▸ **SELECTED PASSAGE**:
-- Opening Marker --

This Anglican congregation has its own church building, but on Fridays they meet in the Roman Catholic Ermita de San Fernando, Puerto de Mogán, a small chapel built by a local family in 1936. It is simply furnished, with wooden pews on either side of a central aisle. The altar stands in front of a wooden reredos that includes a statue of Mary, mother of Jesus, above a statue of her Son on the cross. Other statues include San Fernando, in 16th century Spanish costume. The décor also includes stations of the cross along the walls on either side.
On their website they state that they are "the English speaking church for all Anglicans" and that "members of other Christian denominations are very welcome." They maintain close ties with other island churches. They sponsor a lunch club and an opera group as well as a mission in Peru.
Gran Canaria is one of the more central of the Canary Islands, situated in the Atlantic Ocean off the coast of northwest Africa. Puerto de Mogán is a former fishing village whose canals and bridges have earned it the sobriquet "the Venice of the Canaries." Its small village charm and volcanic mountain scenery make it a popular tourist attraction, as do its good local restaurants featuring fresh-caught seafood.
The Revd Peter Ford, chaplain.
What was the name of the service?Holy Communion
How full was the building?
Nine in the congregation, including a lector from the Spanish Episcopal church, who also administered the chalice during communion.

-- Closing Marker --

Name each statue that the passage about the Anglican congregation in Puerto de Mogán mentions in the chapel. The lines that come next are separate material and are unrelated to the passage above.

Transcribed page contents:
-- Opening Marker --

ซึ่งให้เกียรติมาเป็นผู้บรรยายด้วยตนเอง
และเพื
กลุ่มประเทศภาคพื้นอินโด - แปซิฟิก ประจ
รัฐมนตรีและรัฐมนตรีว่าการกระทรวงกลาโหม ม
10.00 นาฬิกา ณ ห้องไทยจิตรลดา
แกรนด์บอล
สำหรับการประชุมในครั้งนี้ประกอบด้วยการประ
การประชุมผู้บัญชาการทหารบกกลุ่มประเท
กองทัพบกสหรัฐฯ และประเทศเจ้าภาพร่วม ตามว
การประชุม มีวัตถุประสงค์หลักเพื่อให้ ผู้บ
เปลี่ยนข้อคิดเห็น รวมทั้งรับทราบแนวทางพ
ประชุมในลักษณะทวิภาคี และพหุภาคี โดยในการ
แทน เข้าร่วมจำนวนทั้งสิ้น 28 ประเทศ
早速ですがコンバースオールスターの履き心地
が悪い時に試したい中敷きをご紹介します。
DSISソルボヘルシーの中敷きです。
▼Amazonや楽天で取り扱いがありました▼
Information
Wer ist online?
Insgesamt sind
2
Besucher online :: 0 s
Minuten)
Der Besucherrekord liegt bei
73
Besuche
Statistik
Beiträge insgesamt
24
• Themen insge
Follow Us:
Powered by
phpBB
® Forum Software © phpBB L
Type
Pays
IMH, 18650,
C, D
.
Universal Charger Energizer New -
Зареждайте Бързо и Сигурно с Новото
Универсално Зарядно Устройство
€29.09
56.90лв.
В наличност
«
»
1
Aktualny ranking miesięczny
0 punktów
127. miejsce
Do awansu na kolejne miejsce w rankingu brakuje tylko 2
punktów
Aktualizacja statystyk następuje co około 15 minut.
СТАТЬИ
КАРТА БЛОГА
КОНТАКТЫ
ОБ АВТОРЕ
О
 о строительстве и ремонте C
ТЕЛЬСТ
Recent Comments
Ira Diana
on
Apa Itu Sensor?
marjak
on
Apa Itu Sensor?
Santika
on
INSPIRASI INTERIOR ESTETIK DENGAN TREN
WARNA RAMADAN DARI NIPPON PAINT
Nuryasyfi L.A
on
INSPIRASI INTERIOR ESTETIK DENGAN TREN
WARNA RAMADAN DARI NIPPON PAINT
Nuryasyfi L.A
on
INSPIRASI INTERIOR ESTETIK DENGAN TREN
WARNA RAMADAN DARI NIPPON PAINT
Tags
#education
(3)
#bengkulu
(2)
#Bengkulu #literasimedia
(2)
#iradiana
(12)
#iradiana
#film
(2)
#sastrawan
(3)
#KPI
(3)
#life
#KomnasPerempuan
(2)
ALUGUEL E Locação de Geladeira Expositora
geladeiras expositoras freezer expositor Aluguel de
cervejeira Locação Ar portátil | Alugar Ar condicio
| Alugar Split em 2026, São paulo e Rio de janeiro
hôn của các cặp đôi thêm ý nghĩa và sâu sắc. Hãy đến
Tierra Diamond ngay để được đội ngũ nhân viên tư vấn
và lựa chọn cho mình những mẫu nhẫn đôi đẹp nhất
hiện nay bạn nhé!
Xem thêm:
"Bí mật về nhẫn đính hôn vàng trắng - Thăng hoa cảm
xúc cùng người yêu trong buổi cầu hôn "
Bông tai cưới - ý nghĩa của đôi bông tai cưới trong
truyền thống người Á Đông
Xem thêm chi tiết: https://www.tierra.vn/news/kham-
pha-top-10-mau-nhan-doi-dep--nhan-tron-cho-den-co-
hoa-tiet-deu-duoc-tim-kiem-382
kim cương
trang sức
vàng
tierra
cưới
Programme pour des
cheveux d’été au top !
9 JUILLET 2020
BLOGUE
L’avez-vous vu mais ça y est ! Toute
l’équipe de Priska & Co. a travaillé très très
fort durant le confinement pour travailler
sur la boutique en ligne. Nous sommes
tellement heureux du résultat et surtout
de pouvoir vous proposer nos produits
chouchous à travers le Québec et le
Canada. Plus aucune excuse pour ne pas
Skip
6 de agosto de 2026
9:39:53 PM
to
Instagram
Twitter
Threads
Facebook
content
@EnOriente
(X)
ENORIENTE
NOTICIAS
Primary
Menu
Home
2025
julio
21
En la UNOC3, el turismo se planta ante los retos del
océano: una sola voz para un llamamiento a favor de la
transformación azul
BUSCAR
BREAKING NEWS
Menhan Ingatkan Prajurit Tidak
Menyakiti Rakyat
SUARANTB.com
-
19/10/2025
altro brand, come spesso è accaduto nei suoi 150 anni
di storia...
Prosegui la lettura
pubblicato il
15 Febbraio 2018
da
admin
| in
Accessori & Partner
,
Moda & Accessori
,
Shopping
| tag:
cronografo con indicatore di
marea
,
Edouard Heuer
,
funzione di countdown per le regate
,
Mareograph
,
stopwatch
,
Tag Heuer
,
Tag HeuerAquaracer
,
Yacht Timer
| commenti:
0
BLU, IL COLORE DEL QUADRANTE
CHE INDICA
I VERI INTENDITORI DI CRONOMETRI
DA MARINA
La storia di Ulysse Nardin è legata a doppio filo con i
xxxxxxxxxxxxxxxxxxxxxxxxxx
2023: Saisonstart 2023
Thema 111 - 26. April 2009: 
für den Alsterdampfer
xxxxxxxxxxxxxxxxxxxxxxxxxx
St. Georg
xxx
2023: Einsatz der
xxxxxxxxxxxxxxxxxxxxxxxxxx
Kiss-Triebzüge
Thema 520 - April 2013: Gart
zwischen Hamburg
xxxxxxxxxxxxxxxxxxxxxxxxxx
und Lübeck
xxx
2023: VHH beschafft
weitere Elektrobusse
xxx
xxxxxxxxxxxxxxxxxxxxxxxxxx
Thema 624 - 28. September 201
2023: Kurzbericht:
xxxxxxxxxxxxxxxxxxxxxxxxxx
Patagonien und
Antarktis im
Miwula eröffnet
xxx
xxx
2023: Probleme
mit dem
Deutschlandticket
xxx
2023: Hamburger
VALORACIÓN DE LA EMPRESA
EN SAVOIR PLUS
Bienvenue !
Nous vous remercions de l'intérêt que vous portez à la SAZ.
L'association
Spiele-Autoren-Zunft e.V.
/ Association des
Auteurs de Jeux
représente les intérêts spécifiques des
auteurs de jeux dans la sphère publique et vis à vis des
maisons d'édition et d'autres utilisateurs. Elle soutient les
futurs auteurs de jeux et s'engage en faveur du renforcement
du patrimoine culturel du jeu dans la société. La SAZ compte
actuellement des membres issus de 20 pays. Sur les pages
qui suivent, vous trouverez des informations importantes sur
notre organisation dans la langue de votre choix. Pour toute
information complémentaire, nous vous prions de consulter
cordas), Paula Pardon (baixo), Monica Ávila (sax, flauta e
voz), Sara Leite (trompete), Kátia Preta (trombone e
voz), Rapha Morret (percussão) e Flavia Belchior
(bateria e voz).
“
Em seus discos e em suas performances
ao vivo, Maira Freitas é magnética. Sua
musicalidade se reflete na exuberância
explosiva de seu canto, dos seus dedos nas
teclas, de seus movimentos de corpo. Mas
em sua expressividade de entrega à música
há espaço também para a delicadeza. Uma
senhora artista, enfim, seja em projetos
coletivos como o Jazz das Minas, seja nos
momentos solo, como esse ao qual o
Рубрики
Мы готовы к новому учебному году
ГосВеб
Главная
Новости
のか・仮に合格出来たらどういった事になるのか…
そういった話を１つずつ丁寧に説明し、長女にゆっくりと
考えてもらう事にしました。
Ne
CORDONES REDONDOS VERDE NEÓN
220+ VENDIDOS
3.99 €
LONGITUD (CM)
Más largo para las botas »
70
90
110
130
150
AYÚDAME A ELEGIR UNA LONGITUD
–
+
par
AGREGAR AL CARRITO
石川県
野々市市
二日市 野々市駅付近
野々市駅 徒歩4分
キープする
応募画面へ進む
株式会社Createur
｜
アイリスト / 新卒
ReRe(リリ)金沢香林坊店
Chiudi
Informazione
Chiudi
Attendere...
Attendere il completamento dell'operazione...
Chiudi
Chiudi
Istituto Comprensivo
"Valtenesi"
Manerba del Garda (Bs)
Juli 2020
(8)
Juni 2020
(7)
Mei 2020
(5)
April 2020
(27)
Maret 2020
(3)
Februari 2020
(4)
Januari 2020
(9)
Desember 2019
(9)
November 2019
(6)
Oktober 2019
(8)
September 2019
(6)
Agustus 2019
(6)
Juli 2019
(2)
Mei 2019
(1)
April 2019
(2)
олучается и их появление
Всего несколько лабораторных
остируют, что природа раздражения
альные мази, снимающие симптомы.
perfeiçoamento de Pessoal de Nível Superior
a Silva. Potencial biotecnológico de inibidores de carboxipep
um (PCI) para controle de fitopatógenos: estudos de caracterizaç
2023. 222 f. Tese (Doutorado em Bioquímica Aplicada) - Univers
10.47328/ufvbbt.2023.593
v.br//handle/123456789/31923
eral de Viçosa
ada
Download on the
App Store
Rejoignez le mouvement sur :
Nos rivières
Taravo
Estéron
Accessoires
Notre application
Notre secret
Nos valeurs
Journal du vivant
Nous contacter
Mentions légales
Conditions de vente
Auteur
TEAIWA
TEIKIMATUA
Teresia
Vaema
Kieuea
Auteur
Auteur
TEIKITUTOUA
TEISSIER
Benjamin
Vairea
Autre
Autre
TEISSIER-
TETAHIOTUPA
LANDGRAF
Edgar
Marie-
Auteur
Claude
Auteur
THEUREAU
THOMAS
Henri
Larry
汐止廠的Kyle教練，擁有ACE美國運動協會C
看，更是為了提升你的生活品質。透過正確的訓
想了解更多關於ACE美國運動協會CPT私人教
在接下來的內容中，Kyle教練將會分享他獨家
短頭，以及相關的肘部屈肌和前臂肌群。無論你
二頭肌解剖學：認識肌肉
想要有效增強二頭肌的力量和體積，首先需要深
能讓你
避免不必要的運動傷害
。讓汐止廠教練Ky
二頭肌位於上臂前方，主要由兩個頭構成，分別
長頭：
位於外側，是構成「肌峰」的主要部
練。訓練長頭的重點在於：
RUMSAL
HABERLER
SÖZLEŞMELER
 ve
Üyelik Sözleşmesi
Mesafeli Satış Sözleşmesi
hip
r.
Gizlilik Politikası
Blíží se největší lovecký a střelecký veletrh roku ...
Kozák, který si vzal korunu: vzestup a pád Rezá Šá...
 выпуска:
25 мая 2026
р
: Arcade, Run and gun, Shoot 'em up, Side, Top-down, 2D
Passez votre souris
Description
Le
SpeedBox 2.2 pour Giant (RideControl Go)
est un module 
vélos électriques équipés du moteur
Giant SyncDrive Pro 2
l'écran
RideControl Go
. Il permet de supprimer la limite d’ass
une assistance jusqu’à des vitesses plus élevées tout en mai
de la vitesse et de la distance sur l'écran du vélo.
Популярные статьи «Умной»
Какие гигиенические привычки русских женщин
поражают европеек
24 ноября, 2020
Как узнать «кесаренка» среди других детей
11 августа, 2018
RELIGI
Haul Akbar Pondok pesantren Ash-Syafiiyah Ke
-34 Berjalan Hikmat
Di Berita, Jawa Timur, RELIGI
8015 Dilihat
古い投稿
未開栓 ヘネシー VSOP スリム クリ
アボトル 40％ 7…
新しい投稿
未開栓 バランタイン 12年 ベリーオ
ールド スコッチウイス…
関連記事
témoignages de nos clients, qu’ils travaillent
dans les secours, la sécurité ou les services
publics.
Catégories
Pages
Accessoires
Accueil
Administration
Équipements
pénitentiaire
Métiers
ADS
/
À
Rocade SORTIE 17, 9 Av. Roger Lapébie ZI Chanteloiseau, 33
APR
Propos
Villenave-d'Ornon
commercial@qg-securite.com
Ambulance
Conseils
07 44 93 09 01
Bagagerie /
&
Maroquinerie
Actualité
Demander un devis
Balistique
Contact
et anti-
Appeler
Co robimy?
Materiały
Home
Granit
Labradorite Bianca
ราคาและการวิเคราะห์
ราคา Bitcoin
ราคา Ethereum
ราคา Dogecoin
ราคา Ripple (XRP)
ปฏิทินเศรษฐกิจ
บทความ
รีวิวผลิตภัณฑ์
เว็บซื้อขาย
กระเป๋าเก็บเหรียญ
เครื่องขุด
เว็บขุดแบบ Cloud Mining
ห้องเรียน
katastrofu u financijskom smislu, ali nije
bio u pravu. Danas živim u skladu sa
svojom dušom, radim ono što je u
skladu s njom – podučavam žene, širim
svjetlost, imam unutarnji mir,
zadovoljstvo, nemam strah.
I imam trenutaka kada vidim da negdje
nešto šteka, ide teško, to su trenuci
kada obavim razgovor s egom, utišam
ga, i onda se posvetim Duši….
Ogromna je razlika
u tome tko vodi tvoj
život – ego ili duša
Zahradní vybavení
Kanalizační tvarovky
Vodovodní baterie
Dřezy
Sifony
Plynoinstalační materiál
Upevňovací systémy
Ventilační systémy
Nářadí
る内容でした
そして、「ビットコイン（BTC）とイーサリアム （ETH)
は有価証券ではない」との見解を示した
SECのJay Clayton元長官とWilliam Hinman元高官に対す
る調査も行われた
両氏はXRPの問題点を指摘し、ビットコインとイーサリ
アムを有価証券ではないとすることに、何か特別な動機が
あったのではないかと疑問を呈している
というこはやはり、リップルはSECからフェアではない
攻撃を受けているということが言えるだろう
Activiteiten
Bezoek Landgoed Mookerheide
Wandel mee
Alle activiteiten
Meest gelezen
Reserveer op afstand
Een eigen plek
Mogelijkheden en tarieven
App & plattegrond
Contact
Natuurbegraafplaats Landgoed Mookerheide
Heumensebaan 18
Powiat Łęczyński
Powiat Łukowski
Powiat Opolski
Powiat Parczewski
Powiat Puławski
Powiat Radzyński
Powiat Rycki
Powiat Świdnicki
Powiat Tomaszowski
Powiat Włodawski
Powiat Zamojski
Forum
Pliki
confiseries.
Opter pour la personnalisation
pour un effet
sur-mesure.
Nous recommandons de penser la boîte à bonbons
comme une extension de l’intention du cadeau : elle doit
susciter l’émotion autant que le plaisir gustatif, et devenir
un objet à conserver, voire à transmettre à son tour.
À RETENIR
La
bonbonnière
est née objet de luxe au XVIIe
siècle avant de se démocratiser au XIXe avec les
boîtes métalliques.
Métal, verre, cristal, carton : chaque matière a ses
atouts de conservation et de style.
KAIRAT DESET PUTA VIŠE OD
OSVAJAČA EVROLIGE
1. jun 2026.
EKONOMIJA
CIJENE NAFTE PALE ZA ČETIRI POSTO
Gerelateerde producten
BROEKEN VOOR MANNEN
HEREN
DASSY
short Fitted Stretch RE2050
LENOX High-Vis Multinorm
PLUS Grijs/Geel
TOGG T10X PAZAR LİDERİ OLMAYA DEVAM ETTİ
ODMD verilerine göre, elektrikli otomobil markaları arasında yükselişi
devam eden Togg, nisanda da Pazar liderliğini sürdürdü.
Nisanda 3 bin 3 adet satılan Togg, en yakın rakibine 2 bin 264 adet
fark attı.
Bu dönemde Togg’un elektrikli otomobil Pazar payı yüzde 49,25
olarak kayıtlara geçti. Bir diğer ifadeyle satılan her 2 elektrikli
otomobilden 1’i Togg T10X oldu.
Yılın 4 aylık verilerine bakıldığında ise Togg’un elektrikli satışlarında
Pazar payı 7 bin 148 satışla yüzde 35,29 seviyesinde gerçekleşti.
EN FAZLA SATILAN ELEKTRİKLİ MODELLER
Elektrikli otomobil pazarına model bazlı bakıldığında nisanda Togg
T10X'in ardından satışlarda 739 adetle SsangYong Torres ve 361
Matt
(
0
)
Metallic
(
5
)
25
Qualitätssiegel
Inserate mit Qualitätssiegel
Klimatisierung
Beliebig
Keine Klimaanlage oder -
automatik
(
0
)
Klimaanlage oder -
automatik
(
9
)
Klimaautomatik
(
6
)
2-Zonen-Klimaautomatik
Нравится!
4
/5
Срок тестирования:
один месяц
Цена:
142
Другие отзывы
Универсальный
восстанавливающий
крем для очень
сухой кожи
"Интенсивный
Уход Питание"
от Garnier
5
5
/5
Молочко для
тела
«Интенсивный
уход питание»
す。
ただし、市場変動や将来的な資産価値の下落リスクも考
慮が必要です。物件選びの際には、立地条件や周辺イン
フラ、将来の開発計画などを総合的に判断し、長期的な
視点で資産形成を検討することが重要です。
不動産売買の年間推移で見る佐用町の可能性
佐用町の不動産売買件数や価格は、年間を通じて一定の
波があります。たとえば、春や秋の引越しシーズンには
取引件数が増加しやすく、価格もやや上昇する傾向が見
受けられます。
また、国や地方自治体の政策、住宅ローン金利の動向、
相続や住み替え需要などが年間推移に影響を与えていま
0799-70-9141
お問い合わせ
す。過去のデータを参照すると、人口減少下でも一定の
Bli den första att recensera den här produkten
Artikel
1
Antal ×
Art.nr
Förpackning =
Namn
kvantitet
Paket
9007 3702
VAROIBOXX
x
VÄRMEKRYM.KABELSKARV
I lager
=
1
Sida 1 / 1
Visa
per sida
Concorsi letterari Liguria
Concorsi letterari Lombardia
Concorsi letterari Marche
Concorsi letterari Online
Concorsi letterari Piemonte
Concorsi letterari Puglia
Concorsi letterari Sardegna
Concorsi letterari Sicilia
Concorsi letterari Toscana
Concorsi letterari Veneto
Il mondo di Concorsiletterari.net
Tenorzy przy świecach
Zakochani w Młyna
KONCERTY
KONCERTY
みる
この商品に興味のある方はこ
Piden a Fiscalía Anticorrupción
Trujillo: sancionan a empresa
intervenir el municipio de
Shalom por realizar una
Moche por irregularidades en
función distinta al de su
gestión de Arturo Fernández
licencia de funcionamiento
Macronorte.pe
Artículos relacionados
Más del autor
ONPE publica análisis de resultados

-- Closing Marker --

▸ **REPLY TO THE EXERCISE**:
- Mary, mother of Jesus
- her Son on the cross
- San Fernando, in 16th century Spanish costume